Case in point: Last week, an apparently older gentleman emailed me about some lipstick his wife had purchased from our web site. She had ordered samples, chosen three shades she liked, and then ordered the full sized tubes. But she claimed that the full sized product did not match the samples she had gotten earlier that month. Referring to the three tubes of lipstick, he wrote: “My wife received all 3 and they were not anywhere close to the shades she picked out. The colors were much lighter and are unusable as far as my wife is concerned. She is accustomed to paying far less than the $ 45.00 it cost for your 3 shades of lipsticks but my daughter assured her it would be worth it. My wife is 84 and she takes pride in making herself looking as good as she can. Is there anything you can do to correct this as we live on a fixed income and this is a major purchase as far as we are concerned. Thank you for considering this…” After cracking up at the phrase “she takes pride in making herself look as good as she can”, I proceeded to explain to the gentleman that the shades had to be identical. We use the actual lipstick tubes from the same batch, and cut them into ¼” slices to use as samples. I thought maybe his wife had just looked at the samples and not actually tried them on. Well, my response set him off. He responded, “Of course she tried them that’s why she ordered them but the product although you say it is the same it is not. I can see you have no intention of helping us with this, We will write an appropriate response to others so they wont make the same mistake of ordering from a company that is only interested in selling their products and not satisfying their customers…”

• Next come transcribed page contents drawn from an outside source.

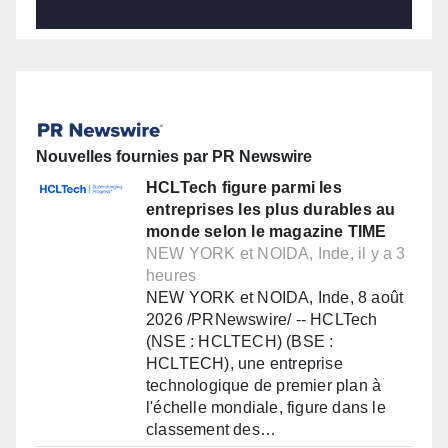
Nouvelles fournies par PR Newswire
HCLTech figure parmi les
entreprises les plus durables au
monde selon le magazine TIME
NEW YORK et NOIDA, Inde, il y a 3
heures
NEW YORK et NOIDA, Inde, 8 août
2026 /PRNewswire/ -- HCLTech
(NSE : HCLTECH) (BSE :
HCLTECH), une entreprise
technologique de premier plan à
l'échelle mondiale, figure dans le
classement des…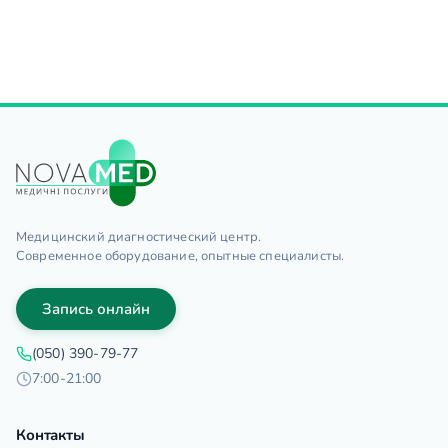
Медицинский диагностический центр.
Современное оборудование, опытные специалисты.
Запись онлайн
(050) 390-79-77
7:00-21:00
Контакты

This is where I get frustrated. I want to say there is no way possible the two can be different because they are coming from the SAME place. But I just say that in my head. Maybe other companies walk away at this point. Maybe they don’t want to deal with someone who seems unreasonable. It’s just one customer, right? Wrong. How they feel about my company is a reflection on ME. I wouldn’t want someone feeling negative about me (unless it was warranted). So I patiently wrote back, “I am not writing you off. I am merely trying to understand the scope of the problem. I thought perhaps your wife was going by sight only and not actually trying the product. I am really trying to understand how they could be so different when both products are coming from the same batch. Tell me what kind of color your wife is looking for. Pink? Mauve? You’re saying all the shades you purchased were too light. So she is looking for something with more color?” I really wanted to help this man. I wanted his wife to be happy with the purchase. In the end, they chose another color. AND he apologized to me, “Please accept my apology for overreacting to the way you handled the solution to our problem with the order we made with your company. I do appreciate your patience and generosity in handling this matter. I will recommend your company for it’s fairness and cooperative spirit you have shown. I am sending a copy to my daughter also, who recommended your company and has always been happy with your service.” That made my day.

Are we programed to overreact or strong arm just to get what we want? “I’m going to threaten to leave AT&T if they don’t lower my rate.” “If I threaten to cancel this credit card, I’ll bet they will give me a better interest rate.” Sadly, it seems like this may be our new reality. It shouldn’t be like that! Why can’t we treat each other respectfully and both work together to solve any issues that come up? Why don’t customers approach a problem in a calm manner before freaking out? Why don’t more companies treat their customers like they matter? Maybe that’s why LL Bean has been around for over 100 years. Because you know if the jeans you bought don’t fit, you can return them for another size without incident. Do some people take advantage of ‘nice’ companies? Sadly, they do. But maybe if more companies and customers started treating each other the way they would treat a good friend, more companies would survive, more customers would be happy and the world would be a little bit more pleasant.